Фрагмент источника:
- - - - - - -
Читаем Серафимо-Дивеевские предания полностью

«Первые-то лет десять, если не более, возилась она с каменьями. Возьмет это платок, салфетку или тряпку, всю-то наложит пребольшущими каменьями доверху и знай таскает с места на место; полную-то келью натаскает их, сору-то, сору и не оберешься. Уж и бранилась-то я с нею, и всячески старалась отучить ее от этого — не тут-то было, таскает да таскает. Бывало, себя-то самое в кровь изобьет, даже жалость глядеть. И чудное дело, скажу вам; чего-то чего только с этими с каменьями она, бывало, не проделывала.
- - - - - - -
Набор данных:
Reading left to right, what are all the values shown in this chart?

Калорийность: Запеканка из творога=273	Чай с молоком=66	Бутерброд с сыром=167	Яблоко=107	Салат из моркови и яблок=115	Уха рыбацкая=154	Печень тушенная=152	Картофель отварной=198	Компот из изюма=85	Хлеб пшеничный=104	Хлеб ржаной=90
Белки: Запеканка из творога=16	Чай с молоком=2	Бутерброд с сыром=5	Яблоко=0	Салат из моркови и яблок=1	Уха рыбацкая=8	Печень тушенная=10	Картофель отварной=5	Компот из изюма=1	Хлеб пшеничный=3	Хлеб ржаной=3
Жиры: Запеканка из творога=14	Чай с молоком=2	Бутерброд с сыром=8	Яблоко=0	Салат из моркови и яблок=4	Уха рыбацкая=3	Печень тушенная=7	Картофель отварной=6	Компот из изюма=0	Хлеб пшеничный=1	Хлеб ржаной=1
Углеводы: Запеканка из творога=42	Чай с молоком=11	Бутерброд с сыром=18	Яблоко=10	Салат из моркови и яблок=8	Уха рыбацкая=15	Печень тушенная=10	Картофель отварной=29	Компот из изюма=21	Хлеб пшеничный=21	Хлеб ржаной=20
- - - - - - -
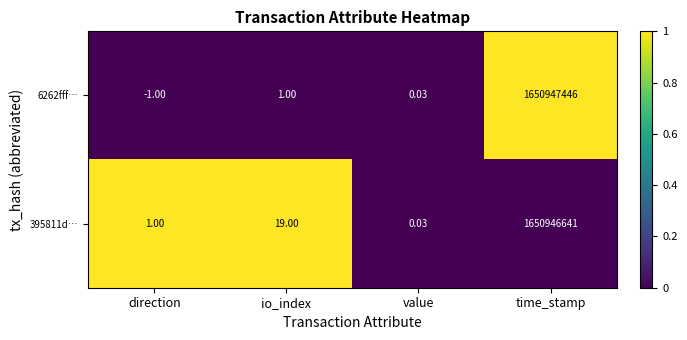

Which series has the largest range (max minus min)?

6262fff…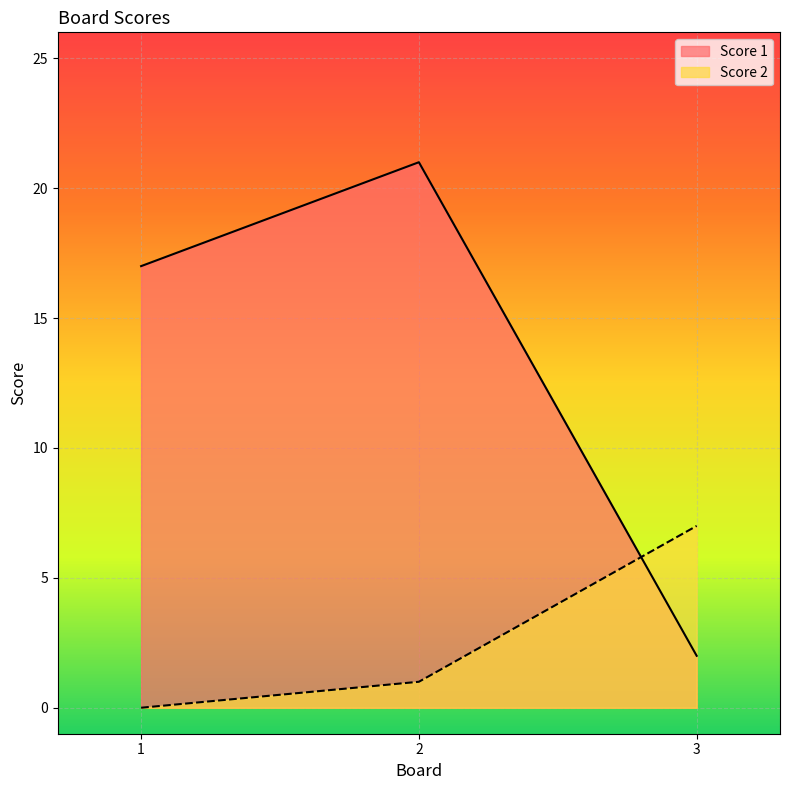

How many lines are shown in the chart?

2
- - - - - - -
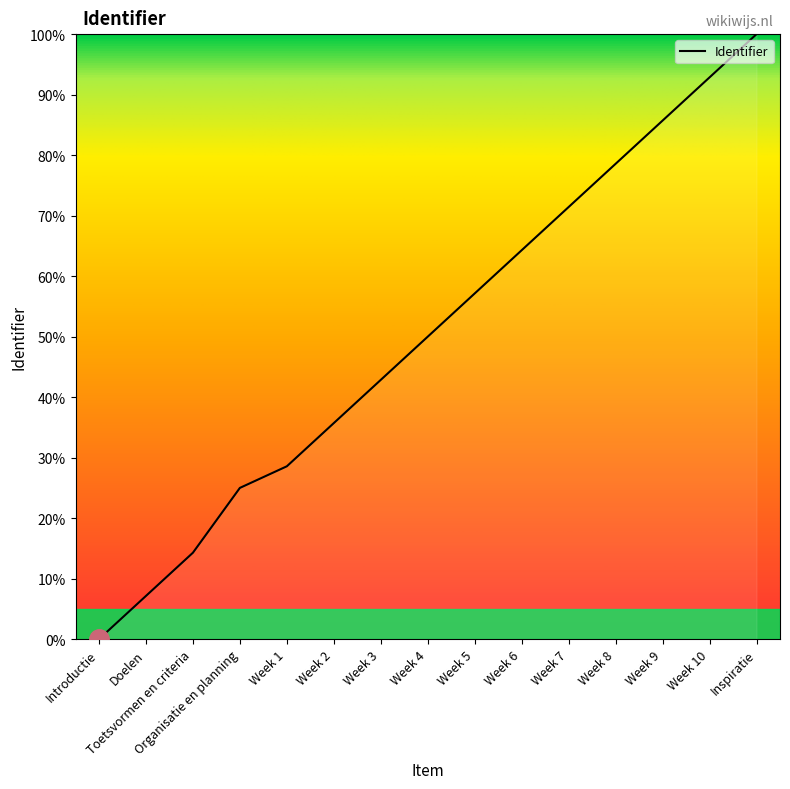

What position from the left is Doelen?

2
- - - - - - -
Изучите материал:
A - Сколько лет, согласно фрагменту источника, она возилась с каменьями?
B - Переведите на английский язык предложение из фрагмента источника: «Бывало, себя-то самое в кровь изобьет, даже жалость глядеть».
C - Обновите во фрагменте источника отрывок от «Читаем Серафимо-Дивеевские предания» до «бывало, не проделывала.», заменив «платок» на «полотенце», и приведите его целиком.

Ответы к заданиям:
A - Первые лет десять, если не более.

B - At times she would beat herself until she bled; it was pitiful even to watch.

C -
Читаем Серафимо-Дивеевские предания полностью

«Первые-то лет десять, если не более, возилась она с каменьями. Возьмет это полотенце, салфетку или тряпку, всю-то наложит пребольшущими каменьями доверху и знай таскает с места на место; полную-то келью натаскает их, сору-то, сору и не оберешься. Уж и бранилась-то я с нею, и всячески старалась отучить ее от этого — не тут-то было, таскает да таскает. Бывало, себя-то самое в кровь изобьет, даже жалость глядеть. И чудное дело, скажу вам; чего-то чего только с этими с каменьями она, бывало, не проделывала.